EXTRACT:
——
Stephania is a genus of flowering plants in the family Menispermaceae. It includes 70 species native to tropical and southern Africa, eastern and southern Asia, Australia, and the tropical Pacific Islands. They are herbaceous perennial vines, growing to around four metres tall, with a large tuber. The leaves are arranged spirally on the stem and are peltate, with the leaf petiole attached near the centre of the leaf. The name Stephania comes from the Greek word for 'crown'. It refers to the anthers being arranged in a crown-like manner.

== Species ==
As of May 2026, Plants of the World Online accepts the following 70 species:

- Fossil species
- Stephania palaeosudamericana Herrera et al.

- Formerly placed here
- Stephania tetrandra S.Moore – now Botryodiscia tetrandra (S.Moore) L.Lian & Wei Wang

== Toxicity ==
There is evidence that a few species of Stephania are toxic.

== Chemistry ==
Chemical investigation of Stephania rotunda Lour. growing in Vietnam in 2005 led to the isolation and structural elucidation of three new alkaloids, 5-hydroxy-6,7-dimethoxy-3,4-dihydroisoquinolin-1(2H)-one, thaicanine 4-O-beta-D-glucoside, as well as (−)-thaicanine N-oxide (4-hydroxycorynoxidine), along with 23 known alkaloids.
——
DATA:
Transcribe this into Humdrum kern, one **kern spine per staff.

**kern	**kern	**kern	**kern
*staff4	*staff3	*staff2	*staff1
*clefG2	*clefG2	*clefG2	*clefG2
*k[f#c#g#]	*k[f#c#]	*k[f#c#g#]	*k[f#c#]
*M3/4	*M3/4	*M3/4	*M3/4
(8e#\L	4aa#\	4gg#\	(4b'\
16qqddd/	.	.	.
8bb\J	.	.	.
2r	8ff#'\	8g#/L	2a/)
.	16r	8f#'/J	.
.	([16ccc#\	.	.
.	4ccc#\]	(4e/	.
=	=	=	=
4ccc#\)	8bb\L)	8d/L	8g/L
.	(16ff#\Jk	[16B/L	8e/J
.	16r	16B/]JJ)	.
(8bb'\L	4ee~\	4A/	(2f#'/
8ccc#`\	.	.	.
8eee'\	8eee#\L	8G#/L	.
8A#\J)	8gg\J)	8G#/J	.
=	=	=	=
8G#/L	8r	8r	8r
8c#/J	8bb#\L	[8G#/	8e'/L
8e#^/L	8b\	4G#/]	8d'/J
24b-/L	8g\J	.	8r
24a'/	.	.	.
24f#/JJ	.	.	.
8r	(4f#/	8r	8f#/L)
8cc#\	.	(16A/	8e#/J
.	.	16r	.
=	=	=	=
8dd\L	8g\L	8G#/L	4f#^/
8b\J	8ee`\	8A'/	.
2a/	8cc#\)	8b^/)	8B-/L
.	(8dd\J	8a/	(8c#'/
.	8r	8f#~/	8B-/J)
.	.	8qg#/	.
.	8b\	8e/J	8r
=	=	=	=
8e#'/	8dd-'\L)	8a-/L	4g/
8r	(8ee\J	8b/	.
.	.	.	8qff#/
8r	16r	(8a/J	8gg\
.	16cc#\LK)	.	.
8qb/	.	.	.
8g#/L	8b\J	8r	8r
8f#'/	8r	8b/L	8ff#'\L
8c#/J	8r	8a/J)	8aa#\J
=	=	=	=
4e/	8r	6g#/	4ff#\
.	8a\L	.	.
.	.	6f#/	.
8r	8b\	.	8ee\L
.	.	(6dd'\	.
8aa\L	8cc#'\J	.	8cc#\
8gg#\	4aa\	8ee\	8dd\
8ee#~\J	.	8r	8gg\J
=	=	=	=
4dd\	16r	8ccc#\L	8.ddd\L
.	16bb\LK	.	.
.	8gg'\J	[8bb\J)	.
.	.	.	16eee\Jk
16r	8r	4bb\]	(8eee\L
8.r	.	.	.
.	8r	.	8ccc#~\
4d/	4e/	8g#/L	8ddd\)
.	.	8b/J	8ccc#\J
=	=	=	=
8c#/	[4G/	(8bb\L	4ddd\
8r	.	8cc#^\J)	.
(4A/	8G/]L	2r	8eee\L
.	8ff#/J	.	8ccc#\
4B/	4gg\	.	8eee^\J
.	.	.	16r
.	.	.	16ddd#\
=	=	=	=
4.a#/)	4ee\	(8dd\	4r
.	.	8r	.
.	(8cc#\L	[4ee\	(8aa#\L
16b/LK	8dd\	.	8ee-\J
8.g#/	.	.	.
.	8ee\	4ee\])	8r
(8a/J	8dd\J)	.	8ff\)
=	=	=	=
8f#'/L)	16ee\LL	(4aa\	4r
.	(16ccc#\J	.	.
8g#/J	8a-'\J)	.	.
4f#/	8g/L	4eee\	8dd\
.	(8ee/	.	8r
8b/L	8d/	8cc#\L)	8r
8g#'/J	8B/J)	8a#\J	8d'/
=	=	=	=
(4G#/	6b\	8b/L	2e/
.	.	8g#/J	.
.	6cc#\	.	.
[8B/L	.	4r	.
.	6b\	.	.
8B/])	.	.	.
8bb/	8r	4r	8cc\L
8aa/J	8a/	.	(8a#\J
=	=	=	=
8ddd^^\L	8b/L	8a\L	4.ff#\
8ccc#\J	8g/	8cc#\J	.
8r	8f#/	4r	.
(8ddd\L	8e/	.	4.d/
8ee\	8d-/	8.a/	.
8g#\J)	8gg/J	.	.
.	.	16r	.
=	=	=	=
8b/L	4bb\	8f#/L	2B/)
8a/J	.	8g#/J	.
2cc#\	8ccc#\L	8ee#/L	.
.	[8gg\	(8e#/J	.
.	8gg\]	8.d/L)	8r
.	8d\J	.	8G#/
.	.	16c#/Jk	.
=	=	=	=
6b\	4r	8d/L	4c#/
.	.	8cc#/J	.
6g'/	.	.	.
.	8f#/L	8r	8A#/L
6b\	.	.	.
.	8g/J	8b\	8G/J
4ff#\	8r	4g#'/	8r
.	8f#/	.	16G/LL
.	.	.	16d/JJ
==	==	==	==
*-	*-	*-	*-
——
LIST OF TASKS:
1. Reproduce word for word the part of the Stephania text between "Stephania is a" and "a crown-like manner.", inclusive.
2. List the three new alkaloids that the Stephania text says were isolated from Stephania rotunda growing in Vietnam.

ANSWERS TO THE EXERCISE:
1.
Stephania is a genus of flowering plants in the family Menispermaceae. It includes 70 species native to tropical and southern Africa, eastern and southern Asia, Australia, and the tropical Pacific Islands. They are herbaceous perennial vines, growing to around four metres tall, with a large tuber. The leaves are arranged spirally on the stem and are peltate, with the leaf petiole attached near the centre of the leaf. The name Stephania comes from the Greek word for 'crown'. It refers to the anthers being arranged in a crown-like manner.

2.
5-hydroxy-6,7-dimethoxy-3,4-dihydroisoquinolin-1(2H)-one
thaicanine 4-O-beta-D-glucoside
(−)-thaicanine N-oxide (4-hydroxycorynoxidine)